#### [PROBLEM A]
Answer these questions using the SSL Observatory mailing-list post:
(i) Which script does Walter call probably the best place for him to start?
(ii) In the quoted earlier message, which two tables are said to include the issuing cert?
(iii) According to Walter, at what point does openssl verify stop?

#### [EXERCISE PASSAGE]
_ _ _ _ _ _ _

[SSL Observatory] openssl patch: A way to display which root certificate in the browser a SSL certificate is rooted to

Walter Goulet wgoulet at gmail.com
Fri Jul 1 06:13:47 PDT 2011


Thanks Peter this is really helpful. The more I think about this, what I
really want to do is answer the question in the opposite form (which SSL
certs are chained to a given CA cert)? So the root_ca_importance.py is
probably the best place for me to start.

As to my original approach, I'm not sure if that's really necessary. You are
right in that openssl verify stops as soon as it finds 1 valid chain, but
looking at the code it shouldn't be too hard to modify it to search through
all entries in CApath. But that approach requires not just patching openssl
but modifying the schema and rebuilding my database. I think I'll try the
easier route first ;)

Thanks again,
Walter

On Thu, Jun 30, 2011 at 11:30 AM, Peter Eckersley <pde at eff.org> wrote:

> On Thu, Jun 30, 2011 at 01:13:28AM -0500, Walter Goulet wrote:
> > Hi,
> >
> > My perusal of the observatory data is that the acerts and vcerts tables
> > include the issuing cert and a flag indicating whether or not the given
> SSL
> > cert is in the mozilla or microsoft trusted root repositories.

_ _ _ _ _ _ _

Dataset records

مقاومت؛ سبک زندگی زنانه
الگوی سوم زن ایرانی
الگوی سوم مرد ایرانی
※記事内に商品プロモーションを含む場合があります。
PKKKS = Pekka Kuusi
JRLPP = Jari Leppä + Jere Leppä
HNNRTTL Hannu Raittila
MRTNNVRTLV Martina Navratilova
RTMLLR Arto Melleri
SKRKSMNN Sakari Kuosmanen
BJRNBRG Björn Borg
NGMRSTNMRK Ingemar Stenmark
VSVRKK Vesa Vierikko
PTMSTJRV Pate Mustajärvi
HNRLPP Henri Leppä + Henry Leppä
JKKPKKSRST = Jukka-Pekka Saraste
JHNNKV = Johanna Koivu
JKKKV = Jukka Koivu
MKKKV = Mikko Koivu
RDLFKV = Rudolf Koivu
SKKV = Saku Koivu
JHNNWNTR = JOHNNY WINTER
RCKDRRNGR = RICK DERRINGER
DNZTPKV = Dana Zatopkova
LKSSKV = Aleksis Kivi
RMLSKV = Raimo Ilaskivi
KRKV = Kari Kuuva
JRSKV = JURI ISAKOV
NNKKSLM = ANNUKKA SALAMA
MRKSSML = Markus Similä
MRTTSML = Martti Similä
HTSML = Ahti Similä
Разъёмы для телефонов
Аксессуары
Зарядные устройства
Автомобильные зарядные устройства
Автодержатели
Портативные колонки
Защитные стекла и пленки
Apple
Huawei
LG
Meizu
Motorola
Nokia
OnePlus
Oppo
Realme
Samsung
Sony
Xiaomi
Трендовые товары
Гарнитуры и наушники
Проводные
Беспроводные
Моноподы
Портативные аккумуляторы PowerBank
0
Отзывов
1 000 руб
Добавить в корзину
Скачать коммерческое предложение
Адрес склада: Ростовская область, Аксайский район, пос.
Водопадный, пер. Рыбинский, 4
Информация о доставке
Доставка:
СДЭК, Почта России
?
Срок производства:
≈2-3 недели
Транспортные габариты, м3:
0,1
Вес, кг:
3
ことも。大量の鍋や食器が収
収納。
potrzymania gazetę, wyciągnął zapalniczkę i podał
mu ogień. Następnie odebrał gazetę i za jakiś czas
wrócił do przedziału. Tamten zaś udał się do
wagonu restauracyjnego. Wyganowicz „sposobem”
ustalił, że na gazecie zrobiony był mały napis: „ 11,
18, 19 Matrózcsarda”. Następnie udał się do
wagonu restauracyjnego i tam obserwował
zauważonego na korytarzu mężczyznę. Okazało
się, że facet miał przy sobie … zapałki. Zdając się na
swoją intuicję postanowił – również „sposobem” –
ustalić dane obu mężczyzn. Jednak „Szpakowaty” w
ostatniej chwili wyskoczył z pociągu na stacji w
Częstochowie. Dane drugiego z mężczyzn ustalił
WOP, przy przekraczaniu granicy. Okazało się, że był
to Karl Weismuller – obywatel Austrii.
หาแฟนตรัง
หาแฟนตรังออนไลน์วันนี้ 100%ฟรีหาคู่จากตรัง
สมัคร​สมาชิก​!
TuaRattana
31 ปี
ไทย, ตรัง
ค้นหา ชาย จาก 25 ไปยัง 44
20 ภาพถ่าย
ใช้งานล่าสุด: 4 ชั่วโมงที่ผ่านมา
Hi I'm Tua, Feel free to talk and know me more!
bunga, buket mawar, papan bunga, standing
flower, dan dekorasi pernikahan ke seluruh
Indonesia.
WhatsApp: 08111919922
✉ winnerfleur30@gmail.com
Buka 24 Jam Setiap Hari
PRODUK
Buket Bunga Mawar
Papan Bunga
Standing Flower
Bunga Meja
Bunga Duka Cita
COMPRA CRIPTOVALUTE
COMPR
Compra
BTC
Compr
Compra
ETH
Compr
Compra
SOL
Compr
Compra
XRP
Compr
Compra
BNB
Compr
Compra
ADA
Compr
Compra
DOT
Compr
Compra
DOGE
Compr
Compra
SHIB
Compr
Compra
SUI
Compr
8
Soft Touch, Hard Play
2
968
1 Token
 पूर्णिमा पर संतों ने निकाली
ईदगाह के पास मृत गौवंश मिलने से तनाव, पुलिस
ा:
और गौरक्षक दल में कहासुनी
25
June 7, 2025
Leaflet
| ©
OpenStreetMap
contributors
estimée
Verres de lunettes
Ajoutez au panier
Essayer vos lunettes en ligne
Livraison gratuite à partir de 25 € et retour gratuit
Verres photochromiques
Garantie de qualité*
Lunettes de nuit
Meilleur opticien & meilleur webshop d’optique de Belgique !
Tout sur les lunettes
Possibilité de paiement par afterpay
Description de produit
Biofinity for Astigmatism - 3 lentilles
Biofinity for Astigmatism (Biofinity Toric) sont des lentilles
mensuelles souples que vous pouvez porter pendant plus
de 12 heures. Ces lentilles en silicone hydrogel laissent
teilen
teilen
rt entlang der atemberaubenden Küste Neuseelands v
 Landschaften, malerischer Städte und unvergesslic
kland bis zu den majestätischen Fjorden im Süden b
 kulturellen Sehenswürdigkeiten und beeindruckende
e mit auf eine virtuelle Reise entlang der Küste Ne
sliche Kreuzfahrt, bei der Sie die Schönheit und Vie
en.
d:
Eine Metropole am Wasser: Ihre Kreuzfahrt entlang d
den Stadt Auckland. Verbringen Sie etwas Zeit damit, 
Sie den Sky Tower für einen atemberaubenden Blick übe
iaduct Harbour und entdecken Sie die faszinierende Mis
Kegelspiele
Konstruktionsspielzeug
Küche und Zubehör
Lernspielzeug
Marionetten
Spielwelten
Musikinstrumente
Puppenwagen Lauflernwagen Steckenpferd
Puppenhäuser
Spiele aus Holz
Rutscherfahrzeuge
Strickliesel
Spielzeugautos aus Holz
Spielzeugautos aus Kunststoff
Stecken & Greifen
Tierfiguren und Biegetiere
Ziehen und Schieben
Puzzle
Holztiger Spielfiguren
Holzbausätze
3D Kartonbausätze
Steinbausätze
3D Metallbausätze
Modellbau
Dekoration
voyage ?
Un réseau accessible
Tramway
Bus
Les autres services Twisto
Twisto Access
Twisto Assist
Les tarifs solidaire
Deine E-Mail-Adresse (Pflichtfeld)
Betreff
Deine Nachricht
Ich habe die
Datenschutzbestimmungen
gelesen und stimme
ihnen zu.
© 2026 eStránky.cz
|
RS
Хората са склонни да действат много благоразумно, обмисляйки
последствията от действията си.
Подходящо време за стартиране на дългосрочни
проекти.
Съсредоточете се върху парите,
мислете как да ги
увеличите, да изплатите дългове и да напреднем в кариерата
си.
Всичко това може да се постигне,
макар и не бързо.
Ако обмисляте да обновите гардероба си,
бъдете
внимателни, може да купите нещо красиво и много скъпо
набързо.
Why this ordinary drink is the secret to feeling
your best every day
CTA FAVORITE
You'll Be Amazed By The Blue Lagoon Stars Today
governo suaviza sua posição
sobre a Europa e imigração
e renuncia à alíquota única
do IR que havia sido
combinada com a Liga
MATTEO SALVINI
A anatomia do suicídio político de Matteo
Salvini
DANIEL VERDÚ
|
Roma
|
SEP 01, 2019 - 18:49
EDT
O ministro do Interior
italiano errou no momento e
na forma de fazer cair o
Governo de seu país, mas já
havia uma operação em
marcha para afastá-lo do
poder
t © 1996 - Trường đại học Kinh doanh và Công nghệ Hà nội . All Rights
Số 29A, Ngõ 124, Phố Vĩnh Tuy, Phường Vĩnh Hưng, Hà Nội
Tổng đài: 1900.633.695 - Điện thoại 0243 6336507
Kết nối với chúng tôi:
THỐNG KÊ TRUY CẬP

_ _ _ _ _ _ _

#### [PROBLEM B]
Rewrite the dataset listing from its first line through the line containing "NNKKSLM = ANNUKKA SALAMA", replacing "Koivu" with "Koivisto" and leaving everything else unchanged.

#### [YOUR RESPONSE A]
(i) root_ca_importance.py
(ii) The acerts and vcerts tables
(iii) As soon as it finds 1 valid chain

#### [YOUR RESPONSE B]
مقاومت؛ سبک زندگی زنانه
الگوی سوم زن ایرانی
الگوی سوم مرد ایرانی
※記事内に商品プロモーションを含む場合があります。
PKKKS = Pekka Kuusi
JRLPP = Jari Leppä + Jere Leppä
HNNRTTL Hannu Raittila
MRTNNVRTLV Martina Navratilova
RTMLLR Arto Melleri
SKRKSMNN Sakari Kuosmanen
BJRNBRG Björn Borg
NGMRSTNMRK Ingemar Stenmark
VSVRKK Vesa Vierikko
PTMSTJRV Pate Mustajärvi
HNRLPP Henri Leppä + Henry Leppä
JKKPKKSRST = Jukka-Pekka Saraste
JHNNKV = Johanna Koivisto
JKKKV = Jukka Koivisto
MKKKV = Mikko Koivisto
RDLFKV = Rudolf Koivisto
SKKV = Saku Koivisto
JHNNWNTR = JOHNNY WINTER
RCKDRRNGR = RICK DERRINGER
DNZTPKV = Dana Zatopkova
LKSSKV = Aleksis Kivi
RMLSKV = Raimo Ilaskivi
KRKV = Kari Kuuva
JRSKV = JURI ISAKOV
NNKKSLM = ANNUKKA SALAMA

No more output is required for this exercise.